Gobler noted that intense and extended blooms in Great South Bay have been associated with the mass-die-off of seed clams and thus have prevented the recovery of these populations.

Decades of research on brown tide at Stony Brook University has identified high levels of organic nitrogen and poor flushing as factors promoting blooms on Long Island. And while the new ocean inlet in the bay has improved water quality in the eastern Great South Bay and western Moriches Bay, other regions remain poorly flushed, and brown tides have recurred every year since 2012 in the Great South Bay.
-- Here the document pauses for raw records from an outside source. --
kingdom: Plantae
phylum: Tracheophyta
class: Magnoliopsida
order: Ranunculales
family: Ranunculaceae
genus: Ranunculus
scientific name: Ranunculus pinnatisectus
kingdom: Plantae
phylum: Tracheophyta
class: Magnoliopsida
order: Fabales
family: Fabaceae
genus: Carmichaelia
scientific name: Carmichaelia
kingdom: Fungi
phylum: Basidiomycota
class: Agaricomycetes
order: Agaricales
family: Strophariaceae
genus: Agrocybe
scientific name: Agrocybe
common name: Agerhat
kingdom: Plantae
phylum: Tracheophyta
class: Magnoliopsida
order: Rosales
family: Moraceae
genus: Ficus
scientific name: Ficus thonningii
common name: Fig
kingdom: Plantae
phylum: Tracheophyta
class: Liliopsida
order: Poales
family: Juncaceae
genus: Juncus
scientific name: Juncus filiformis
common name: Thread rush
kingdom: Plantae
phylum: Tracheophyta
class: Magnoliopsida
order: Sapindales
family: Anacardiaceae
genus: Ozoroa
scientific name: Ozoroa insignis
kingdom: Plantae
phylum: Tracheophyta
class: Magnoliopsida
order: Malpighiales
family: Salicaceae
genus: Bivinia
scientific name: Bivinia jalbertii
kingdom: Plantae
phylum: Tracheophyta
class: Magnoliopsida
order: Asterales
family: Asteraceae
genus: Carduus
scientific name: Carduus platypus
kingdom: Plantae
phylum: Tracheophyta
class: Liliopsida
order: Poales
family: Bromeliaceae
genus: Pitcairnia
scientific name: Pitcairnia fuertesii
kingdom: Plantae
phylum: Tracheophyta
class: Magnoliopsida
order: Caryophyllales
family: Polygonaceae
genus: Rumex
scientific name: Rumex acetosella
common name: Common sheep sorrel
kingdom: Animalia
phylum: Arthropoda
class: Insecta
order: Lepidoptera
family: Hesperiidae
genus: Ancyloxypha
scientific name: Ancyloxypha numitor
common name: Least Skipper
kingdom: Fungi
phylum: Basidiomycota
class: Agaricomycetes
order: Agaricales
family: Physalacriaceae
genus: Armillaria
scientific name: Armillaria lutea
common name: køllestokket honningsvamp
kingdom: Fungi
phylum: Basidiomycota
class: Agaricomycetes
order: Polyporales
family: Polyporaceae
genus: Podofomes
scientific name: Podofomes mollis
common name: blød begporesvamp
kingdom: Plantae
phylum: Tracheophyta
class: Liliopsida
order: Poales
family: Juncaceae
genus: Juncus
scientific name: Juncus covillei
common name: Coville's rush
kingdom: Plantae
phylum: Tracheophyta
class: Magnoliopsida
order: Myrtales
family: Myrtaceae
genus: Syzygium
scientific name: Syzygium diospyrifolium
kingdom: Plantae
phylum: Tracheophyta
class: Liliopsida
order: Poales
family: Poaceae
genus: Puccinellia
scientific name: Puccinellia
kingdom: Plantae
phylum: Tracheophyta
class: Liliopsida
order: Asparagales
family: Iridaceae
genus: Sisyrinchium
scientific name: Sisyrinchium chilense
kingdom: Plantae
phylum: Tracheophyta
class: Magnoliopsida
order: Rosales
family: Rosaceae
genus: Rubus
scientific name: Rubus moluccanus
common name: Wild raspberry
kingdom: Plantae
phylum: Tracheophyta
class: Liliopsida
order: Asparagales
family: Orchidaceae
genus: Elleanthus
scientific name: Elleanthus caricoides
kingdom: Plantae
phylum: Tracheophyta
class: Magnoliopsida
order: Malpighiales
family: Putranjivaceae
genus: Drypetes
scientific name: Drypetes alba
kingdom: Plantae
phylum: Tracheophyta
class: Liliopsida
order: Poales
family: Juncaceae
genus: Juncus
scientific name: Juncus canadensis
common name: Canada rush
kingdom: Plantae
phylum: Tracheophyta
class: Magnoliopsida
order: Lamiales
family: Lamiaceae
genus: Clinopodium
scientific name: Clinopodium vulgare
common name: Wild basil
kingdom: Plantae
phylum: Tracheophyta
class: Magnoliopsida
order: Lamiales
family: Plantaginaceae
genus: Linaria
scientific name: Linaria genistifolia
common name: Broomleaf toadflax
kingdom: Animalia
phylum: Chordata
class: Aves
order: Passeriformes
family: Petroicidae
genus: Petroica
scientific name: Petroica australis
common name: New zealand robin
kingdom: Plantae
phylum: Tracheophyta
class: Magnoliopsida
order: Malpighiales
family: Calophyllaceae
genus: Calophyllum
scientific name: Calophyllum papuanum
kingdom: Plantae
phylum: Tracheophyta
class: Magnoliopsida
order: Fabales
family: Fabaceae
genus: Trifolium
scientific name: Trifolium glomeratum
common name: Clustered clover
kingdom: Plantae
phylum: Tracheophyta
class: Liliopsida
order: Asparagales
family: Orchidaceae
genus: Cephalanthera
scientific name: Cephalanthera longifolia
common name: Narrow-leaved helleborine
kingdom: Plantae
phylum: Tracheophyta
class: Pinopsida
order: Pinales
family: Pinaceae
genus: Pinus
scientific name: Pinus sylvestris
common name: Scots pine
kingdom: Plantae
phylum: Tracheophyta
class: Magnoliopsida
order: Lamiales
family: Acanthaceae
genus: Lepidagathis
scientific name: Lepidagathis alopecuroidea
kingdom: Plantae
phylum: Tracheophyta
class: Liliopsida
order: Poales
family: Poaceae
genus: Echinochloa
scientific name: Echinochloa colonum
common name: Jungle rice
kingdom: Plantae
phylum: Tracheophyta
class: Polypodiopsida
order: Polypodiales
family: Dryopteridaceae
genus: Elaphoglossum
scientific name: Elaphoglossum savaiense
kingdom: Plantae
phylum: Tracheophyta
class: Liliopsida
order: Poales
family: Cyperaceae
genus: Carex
“The bays along the south shore of Long Island have the precise combination of conditions that leads to brown tides and other harmful algal blooms: Intense nitrogen loading from septic tanks into a shallow water body that is poorly flushed by the ocean," Glober said. “As efforts move forward to address nitrogen loading, this region must be a high priority.”

The timing of the current brown tide is particularly double trouble for hard clam populations. Beyond the toxicity of these blooms to seed clams set in 2017, June marks the once per year event when adult hard clams reproduce and any newly spawned hard clams will be highly vulnerable to the 2018 brown tide. The fate of these young-of-the-year clams may rest on the duration of the current brown tide which usually intensifies through June and into July until water temperatures get into the mid- or high-70s.